Wed Mar 19 09:42:04 EDT 2014

On Wed, 19 Mar 2014 10:49:33 +0200, Marko Rauhamaa wrote:

> Steven D'Aprano <steve+comp.lang.python at pearwood.info>:
> 
>> If you are in a position to randomize the data before storing it in the
>> tree, an unbalanced binary tree is a solid contender.
> 
> Applications that can assume randomly distributed data are exceedingly
> rare 

Please re-read what I wrote. I didn't say "if your data comes to you 
fully randomized". I said "if you are in a position to randomize the data 
before storing it". In other words, if you actively randomize the data 
yourself.

> and even then, you can't easily discount the possibility of
> worst-case ordering.

Of course you can. If you have a million items, then the odds that those 
million items happen to be sorted (the worst-case order) are 1 in a 
million factorial. That's a rather small number, small enough that we can 
discount it from ever happening, not in a million lifetimes of the 
Universe.

Of course, you would be right to point out that one would also like to 
avoid *nearly* worst-case ordering. Nevertheless, there are Vastly more 
ways that the data will be sufficiently randomized as to avoid degenerate 
performance than the worst-case poor performance.

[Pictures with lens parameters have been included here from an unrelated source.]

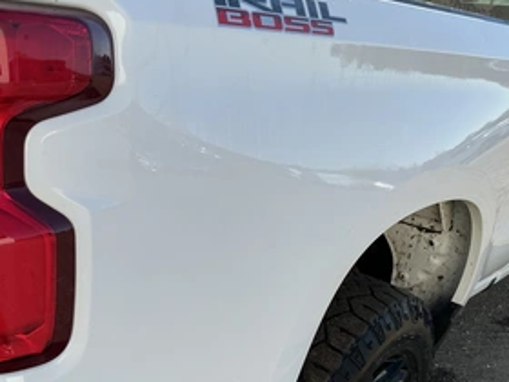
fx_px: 588
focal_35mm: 40
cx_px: 189
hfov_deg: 46.4
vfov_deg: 35.7
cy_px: 249
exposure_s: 1/1250
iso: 25
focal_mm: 3
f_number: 1.8
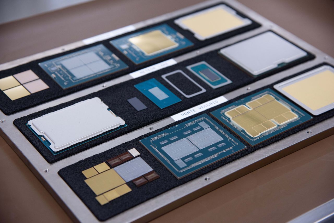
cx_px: 167
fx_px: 761
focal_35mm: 82
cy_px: 112
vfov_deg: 16.7
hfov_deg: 24.8
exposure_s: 1/160
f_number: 5.6
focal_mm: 82
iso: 1600
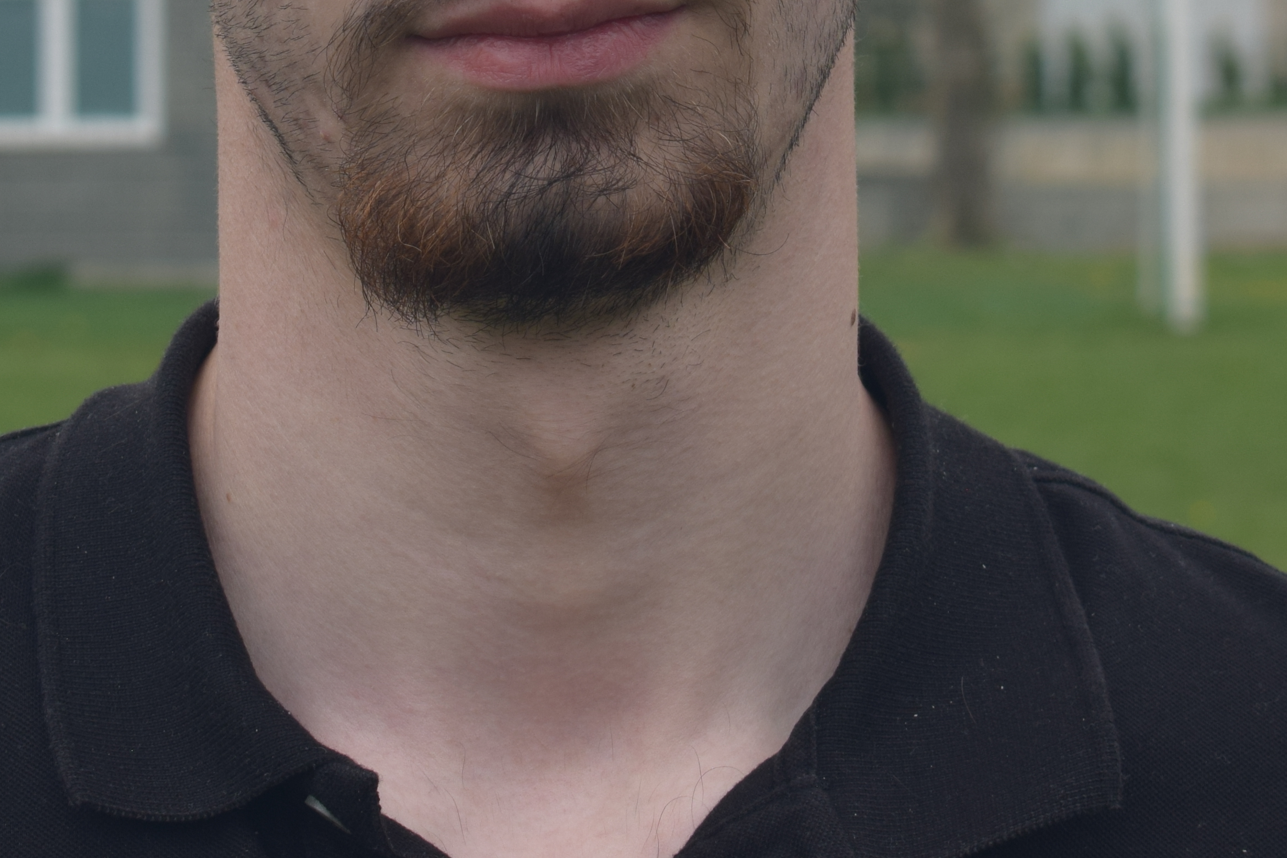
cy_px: -238
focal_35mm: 211
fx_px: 7553
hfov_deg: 9.7
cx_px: 568
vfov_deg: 6.5
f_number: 8
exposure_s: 1/320
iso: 200
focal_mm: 55
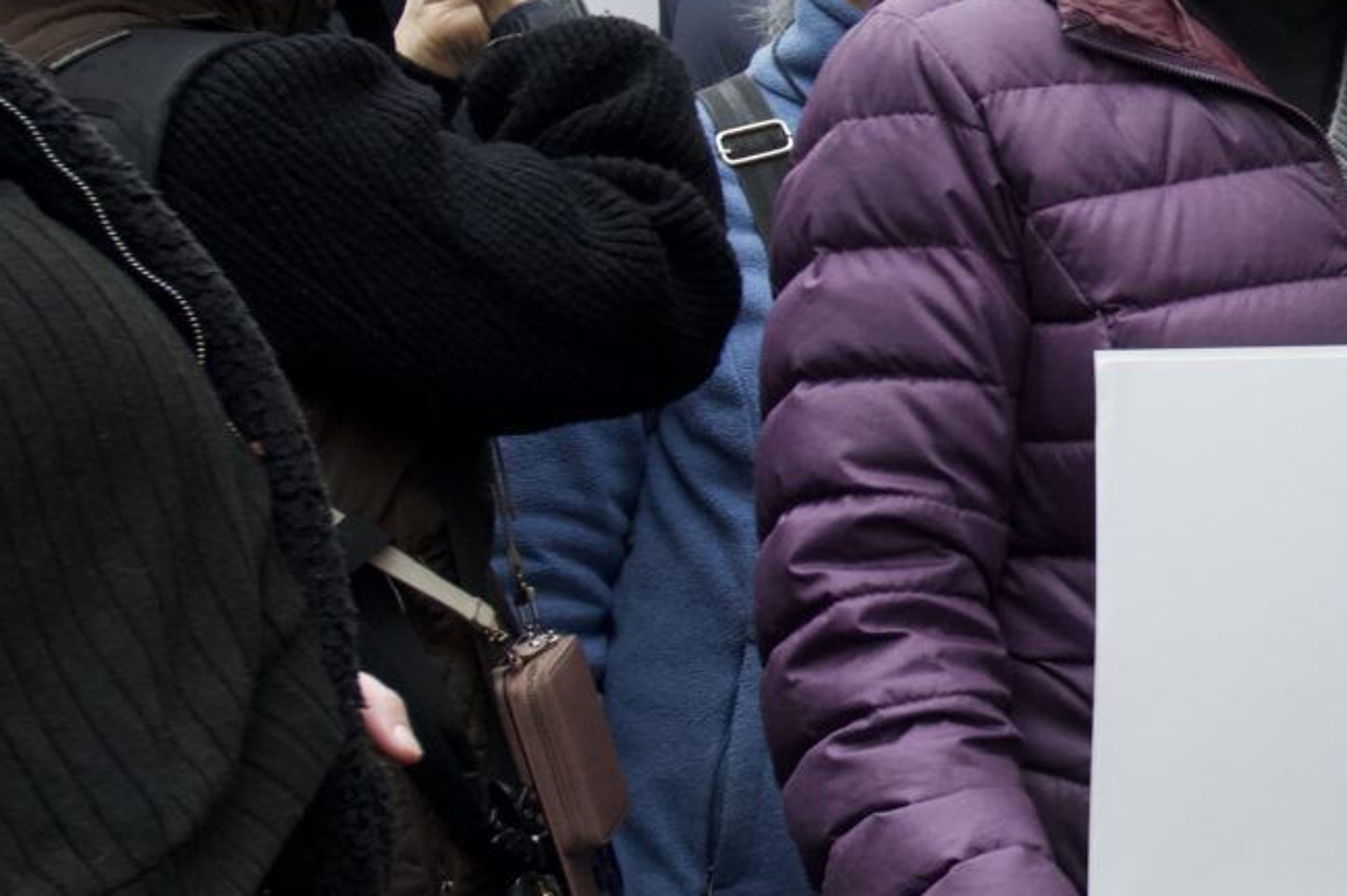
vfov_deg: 12.2
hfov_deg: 17.1
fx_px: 4203
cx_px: 1758
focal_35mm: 112
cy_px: 326
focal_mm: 27
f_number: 5.6
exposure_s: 1/200
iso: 1250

> In fact, Dan himself said unbalanced trees performed so badly he
> couldn't test them satisfactorily.

You're misrepresenting what Dan said. What he actually said was that 
unbalanced trees perform second only to dicts with random data, only with 
sorted data do they perform badly. His exact words were:

"For a series of random keys, it would do quite well (probably second only
to dict), but for a series of sequential keys it would take longer than
anyone would reasonably want to wait"

-- 
Steven D'Aprano
http://import-that.dreamwidth.org/